*What to work on:*
Find every line in the entries below that contains the string "Bass", and copy each of those lines. Treat uppercase and lowercase letters as different.

--- begin Stored data ---

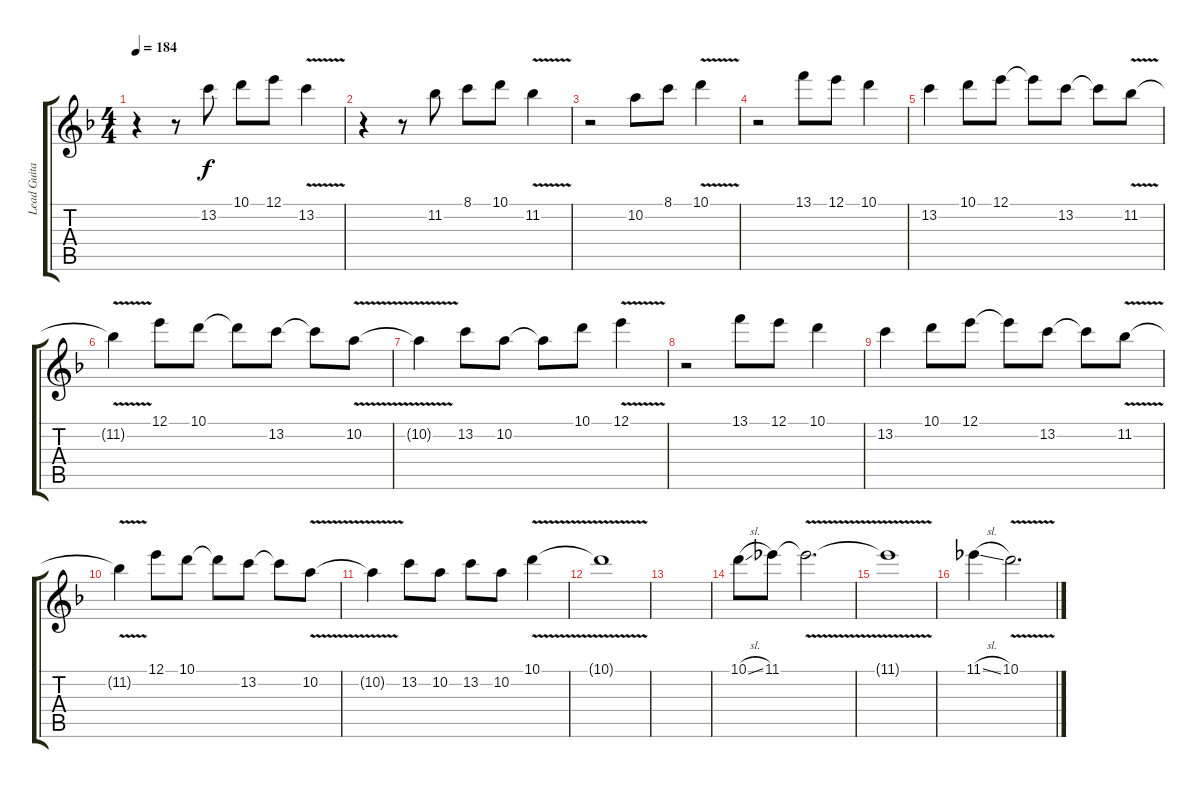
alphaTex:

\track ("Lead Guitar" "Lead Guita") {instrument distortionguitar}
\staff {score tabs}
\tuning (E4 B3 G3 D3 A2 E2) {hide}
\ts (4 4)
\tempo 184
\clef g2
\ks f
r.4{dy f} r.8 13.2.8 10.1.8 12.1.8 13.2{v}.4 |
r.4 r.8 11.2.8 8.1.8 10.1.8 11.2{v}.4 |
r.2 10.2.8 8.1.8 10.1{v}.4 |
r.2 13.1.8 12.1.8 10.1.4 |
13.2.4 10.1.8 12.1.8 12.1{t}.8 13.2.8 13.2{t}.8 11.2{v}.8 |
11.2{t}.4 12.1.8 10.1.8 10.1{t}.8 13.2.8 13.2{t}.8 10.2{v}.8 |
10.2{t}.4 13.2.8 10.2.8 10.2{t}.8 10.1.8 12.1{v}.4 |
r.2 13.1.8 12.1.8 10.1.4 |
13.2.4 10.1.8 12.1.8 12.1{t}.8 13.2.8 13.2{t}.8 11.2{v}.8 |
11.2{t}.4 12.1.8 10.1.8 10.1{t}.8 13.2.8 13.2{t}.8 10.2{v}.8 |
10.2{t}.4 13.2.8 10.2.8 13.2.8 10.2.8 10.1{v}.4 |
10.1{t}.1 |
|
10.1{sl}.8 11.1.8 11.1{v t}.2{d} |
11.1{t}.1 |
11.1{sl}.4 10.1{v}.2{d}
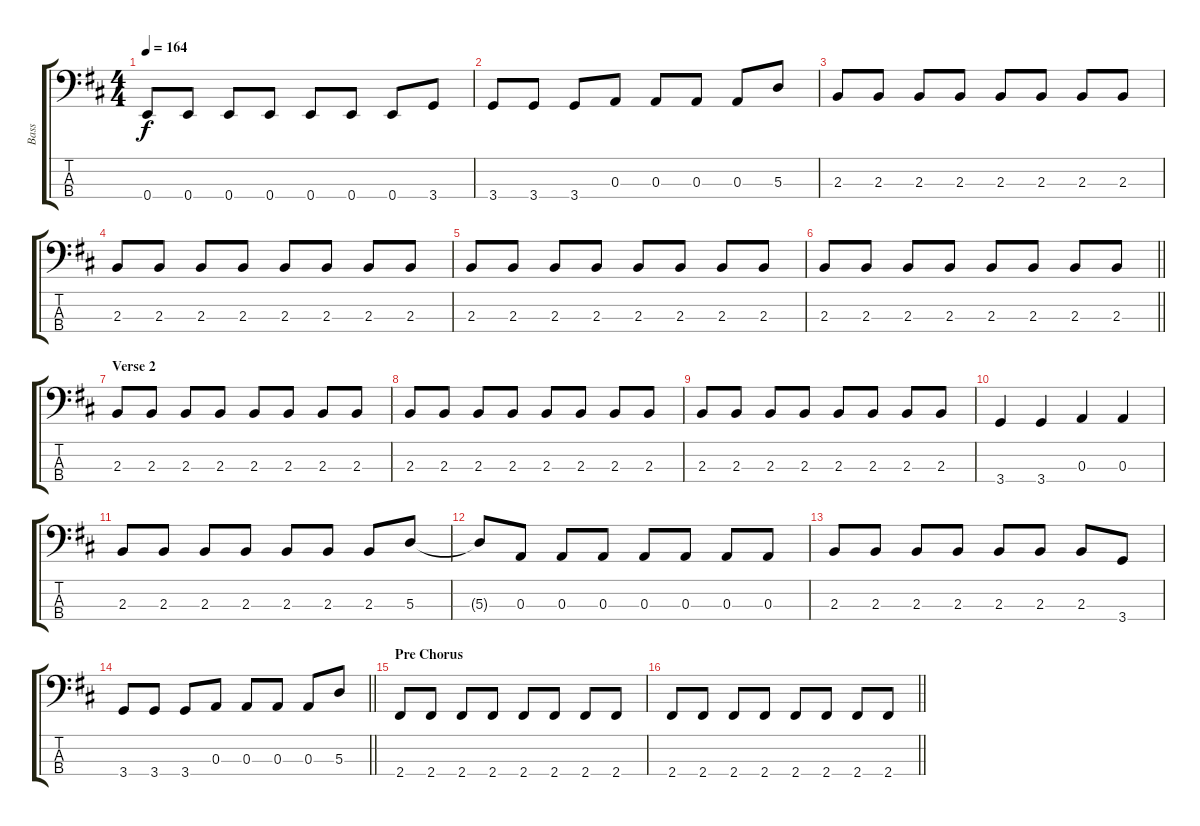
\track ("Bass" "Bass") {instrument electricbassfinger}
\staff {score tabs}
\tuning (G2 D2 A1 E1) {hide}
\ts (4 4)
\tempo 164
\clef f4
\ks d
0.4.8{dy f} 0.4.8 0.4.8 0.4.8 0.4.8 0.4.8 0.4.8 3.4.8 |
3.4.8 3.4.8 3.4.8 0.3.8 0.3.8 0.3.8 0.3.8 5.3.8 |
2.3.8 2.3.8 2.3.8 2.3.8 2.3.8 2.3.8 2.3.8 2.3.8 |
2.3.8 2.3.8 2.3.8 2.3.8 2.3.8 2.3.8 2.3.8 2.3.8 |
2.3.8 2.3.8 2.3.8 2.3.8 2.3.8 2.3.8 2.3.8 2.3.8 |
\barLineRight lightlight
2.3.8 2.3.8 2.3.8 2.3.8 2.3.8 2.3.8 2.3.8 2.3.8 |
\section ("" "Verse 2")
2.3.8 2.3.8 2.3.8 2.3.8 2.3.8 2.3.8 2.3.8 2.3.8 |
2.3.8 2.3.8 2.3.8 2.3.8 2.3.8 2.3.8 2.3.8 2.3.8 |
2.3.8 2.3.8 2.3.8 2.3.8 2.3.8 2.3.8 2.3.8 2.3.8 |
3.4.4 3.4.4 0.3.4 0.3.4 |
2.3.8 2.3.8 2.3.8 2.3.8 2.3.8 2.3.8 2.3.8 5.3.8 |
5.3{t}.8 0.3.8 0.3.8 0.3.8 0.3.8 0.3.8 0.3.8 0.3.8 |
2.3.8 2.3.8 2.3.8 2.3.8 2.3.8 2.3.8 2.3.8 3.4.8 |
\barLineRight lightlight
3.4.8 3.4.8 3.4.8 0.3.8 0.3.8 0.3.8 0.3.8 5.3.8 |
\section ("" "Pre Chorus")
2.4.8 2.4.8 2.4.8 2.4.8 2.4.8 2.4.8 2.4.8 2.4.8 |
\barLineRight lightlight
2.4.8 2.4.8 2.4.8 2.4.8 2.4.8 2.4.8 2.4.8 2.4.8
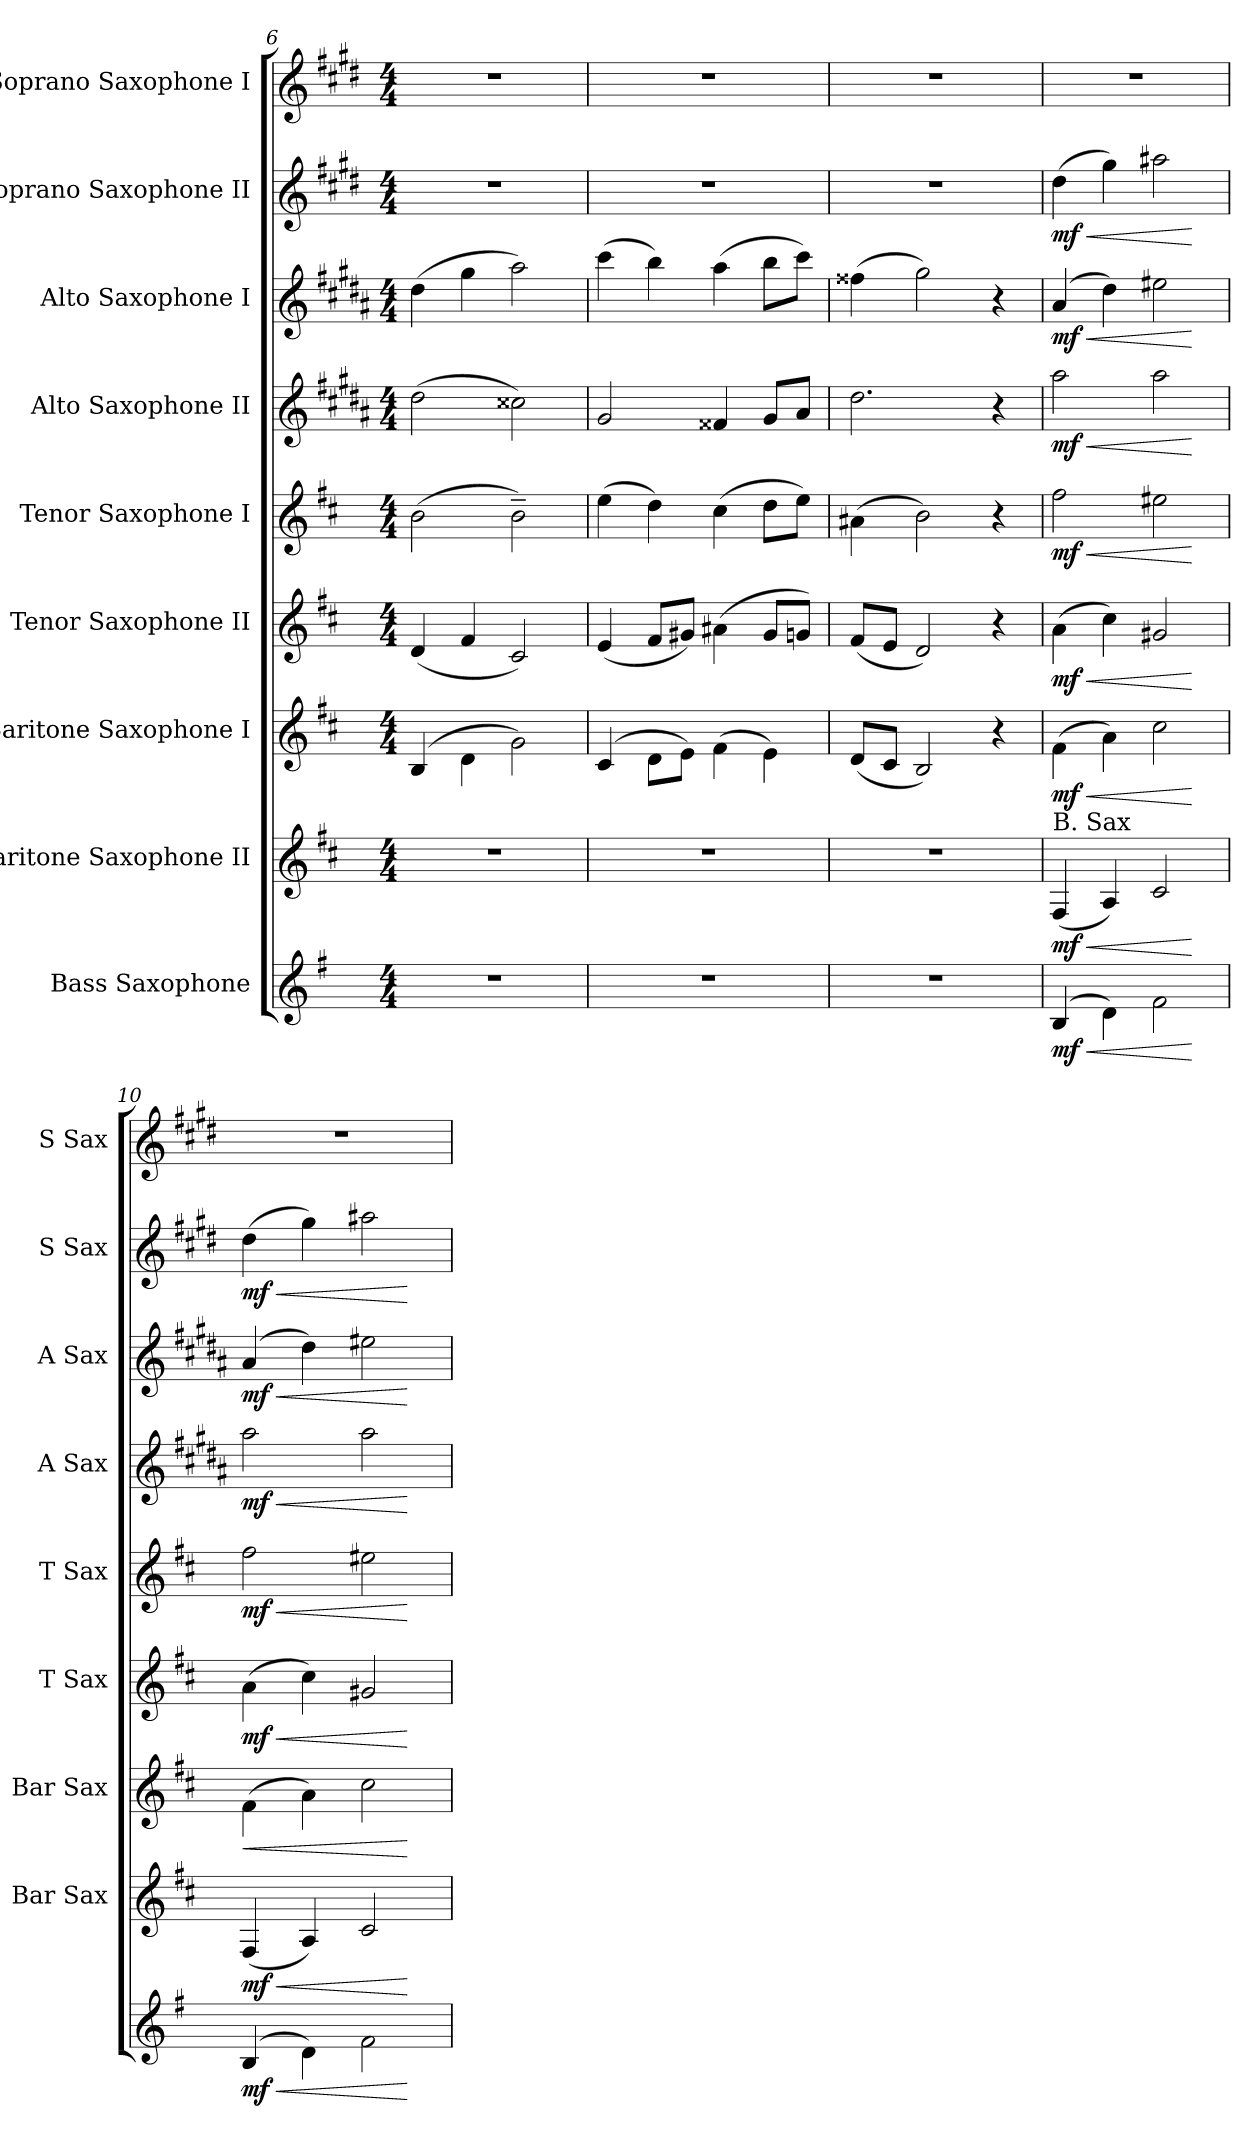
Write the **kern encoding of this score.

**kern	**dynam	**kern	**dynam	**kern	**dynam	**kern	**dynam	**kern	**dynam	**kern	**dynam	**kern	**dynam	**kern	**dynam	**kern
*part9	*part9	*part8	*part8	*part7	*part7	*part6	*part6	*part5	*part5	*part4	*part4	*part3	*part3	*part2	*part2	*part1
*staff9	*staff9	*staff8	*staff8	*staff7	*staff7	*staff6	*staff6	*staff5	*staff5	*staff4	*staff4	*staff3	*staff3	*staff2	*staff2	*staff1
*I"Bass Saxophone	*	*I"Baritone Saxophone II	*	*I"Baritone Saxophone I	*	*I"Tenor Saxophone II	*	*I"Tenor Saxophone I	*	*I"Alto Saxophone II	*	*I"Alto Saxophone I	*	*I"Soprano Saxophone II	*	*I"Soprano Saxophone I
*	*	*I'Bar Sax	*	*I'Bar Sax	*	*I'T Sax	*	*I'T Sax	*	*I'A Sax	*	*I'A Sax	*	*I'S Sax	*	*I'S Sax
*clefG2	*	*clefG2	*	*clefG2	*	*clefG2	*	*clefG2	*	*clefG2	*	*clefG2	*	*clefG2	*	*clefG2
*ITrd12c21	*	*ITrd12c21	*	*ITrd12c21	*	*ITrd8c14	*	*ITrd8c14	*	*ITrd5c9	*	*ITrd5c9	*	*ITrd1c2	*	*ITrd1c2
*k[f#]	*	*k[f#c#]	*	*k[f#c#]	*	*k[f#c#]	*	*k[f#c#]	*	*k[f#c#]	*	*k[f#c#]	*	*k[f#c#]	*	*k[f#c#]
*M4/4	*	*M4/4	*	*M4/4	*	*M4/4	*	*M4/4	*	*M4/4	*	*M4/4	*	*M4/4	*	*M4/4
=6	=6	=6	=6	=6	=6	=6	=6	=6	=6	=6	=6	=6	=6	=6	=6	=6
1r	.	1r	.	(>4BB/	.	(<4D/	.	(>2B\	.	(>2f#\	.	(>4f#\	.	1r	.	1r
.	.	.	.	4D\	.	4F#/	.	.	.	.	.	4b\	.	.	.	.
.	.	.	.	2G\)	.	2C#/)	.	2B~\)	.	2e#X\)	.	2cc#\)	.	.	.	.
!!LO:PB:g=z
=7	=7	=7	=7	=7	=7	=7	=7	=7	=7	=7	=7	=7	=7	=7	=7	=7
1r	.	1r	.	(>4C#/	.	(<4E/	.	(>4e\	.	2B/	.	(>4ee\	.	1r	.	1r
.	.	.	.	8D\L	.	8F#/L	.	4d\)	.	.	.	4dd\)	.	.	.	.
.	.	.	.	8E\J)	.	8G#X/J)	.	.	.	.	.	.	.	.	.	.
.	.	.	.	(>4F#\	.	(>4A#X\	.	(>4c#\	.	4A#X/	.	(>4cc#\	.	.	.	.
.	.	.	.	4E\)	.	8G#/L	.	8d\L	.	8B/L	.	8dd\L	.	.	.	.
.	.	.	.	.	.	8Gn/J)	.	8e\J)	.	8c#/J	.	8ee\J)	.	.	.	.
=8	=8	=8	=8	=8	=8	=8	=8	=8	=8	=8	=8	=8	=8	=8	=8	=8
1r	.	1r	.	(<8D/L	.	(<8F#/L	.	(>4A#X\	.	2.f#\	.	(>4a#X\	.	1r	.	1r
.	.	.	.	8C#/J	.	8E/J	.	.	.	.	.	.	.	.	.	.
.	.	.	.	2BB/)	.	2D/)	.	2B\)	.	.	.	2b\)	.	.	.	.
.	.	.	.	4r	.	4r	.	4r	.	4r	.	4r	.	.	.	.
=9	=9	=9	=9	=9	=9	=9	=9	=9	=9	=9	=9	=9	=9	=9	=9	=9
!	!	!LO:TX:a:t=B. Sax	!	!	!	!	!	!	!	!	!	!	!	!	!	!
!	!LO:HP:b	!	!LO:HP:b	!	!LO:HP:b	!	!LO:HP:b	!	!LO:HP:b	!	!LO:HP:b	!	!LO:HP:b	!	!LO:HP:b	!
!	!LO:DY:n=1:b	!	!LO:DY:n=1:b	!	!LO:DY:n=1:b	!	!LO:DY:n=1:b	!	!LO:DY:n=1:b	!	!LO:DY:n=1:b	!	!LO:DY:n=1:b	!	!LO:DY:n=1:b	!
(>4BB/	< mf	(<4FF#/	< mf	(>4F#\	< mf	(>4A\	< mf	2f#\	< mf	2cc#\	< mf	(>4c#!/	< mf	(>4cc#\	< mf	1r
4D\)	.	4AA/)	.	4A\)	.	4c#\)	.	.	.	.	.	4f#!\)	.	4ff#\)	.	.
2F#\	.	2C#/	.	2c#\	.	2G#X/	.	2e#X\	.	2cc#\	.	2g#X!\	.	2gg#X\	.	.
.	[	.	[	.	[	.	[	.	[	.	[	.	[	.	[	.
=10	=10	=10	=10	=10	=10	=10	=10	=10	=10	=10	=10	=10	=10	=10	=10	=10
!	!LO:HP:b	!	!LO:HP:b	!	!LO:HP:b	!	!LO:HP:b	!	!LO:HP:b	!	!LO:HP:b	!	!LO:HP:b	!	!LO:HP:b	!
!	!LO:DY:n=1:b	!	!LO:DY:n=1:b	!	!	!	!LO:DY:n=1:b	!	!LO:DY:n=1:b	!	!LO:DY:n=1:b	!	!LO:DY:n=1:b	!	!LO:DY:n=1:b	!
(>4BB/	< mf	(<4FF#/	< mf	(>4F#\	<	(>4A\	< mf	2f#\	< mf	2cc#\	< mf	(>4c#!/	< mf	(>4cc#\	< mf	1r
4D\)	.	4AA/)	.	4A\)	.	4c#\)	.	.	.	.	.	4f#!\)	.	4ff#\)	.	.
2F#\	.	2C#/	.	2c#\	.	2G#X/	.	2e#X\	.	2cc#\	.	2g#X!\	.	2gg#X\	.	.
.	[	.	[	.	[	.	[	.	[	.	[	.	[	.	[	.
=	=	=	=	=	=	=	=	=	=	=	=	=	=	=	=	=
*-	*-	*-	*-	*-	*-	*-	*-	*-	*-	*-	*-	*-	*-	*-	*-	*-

--- end Stored data ---

*Exercise answer:*
\track ("Bass" "Bass") {instrument electricbassfinger}
*I"Bass Saxophone	*	*I"Baritone Saxophone II	*	*I"Baritone Saxophone I	*	*I"Tenor Saxophone II	*	*I"Tenor Saxophone I	*	*I"Alto Saxophone II	*	*I"Alto Saxophone I	*	*I"Soprano Saxophone II	*	*I"Soprano Saxophone I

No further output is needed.